***** Text for analysis

Providing food safety training to reduce foodborne illness

Michigan State University Extension food safety education programs train participants to prevent incidents of foodborne illness associated with unsafe food handling practices.

October 1, 2017

Sandwiches are prepared following food safety guidelines.

The Centers for Disease Control and Prevention estimates that 48 million foodborne illness cases occur in the United States every year. At least 128,000 Americans are hospitalized and 3,000 die after eating contaminated food.

Michigan State University Extension food safety education programs train participants to prevent incidents of foodborne illness associated with unsafe food handling practices. ServSafe and Cooking for Crowds are two programs that focus on equipping people who cook and prepare food for the public with the knowledge they need to do their jobs well and handle food safely. ServSafe is a national certification program offered by MSU Extension for people who work in food service. Cooking for Crowds is designed for nonprofit organizations.

Cooking for Crowds evaluation results estimate that within 3 months after the class, a typical participant reaches an average of 428 individuals with served food.

  • 80% of ServSafe participants passed the certificate exam with an average score of 81%.
  • 89% of Cooking for Crowds participants know the correct methods of cleaning and sanitizing food preparation surfaces.
  • 77% of Cooking for Crowds participants understand the cause of foodborne pathogens.

**********
***** Supplied information

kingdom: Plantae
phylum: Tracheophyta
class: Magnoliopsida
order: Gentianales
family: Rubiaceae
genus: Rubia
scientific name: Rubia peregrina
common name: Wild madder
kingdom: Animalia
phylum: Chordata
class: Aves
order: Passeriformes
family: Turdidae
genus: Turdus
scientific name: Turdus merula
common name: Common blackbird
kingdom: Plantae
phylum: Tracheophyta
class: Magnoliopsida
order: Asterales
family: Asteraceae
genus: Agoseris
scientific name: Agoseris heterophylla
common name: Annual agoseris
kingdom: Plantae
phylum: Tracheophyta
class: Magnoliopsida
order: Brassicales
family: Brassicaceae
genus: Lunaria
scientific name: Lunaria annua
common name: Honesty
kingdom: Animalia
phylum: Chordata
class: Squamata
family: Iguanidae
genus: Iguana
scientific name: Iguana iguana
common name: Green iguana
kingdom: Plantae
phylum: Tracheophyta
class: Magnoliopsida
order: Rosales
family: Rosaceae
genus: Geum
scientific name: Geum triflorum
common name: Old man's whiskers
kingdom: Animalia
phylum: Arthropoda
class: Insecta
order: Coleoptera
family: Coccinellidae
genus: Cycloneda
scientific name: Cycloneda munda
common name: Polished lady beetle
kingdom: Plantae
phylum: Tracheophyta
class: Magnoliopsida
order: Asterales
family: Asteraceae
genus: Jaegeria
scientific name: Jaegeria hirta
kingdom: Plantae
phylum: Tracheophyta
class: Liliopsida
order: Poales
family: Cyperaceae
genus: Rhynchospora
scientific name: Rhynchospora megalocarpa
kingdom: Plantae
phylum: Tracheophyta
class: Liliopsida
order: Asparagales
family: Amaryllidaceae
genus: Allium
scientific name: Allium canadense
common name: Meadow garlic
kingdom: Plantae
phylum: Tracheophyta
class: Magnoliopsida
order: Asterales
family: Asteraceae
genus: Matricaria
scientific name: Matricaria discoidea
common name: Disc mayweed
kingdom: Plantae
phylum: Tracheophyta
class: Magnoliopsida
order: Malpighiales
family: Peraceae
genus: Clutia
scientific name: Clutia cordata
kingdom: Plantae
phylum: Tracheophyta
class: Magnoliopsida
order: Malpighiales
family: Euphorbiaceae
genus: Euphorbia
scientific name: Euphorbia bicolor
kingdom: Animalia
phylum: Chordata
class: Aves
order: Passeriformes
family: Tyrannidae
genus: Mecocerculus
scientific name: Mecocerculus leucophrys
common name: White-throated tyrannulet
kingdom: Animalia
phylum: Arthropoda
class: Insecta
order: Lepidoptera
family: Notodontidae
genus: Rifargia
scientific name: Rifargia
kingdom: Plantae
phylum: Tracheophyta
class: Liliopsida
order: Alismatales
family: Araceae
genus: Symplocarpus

**********

## Things to do
1. Answer these questions from the text on food safety training:
(a) According to the Centers for Disease Control and Prevention, how many Americans die each year after eating contaminated food?
(b) Which program is designed for nonprofit organizations?
(c) What percentage of ServSafe participants passed the certificate exam?
2. Duplicate the passage of the text on food safety training starting at "Cooking for Crowds evaluation" and ending at "score of 81%.".

## Exercise answers
1.
(a) 3,000
(b) Cooking for Crowds
(c) 80%

2.
Cooking for Crowds evaluation results estimate that within 3 months after the class, a typical participant reaches an average of 428 individuals with served food.

  • 80% of ServSafe participants passed the certificate exam with an average score of 81%.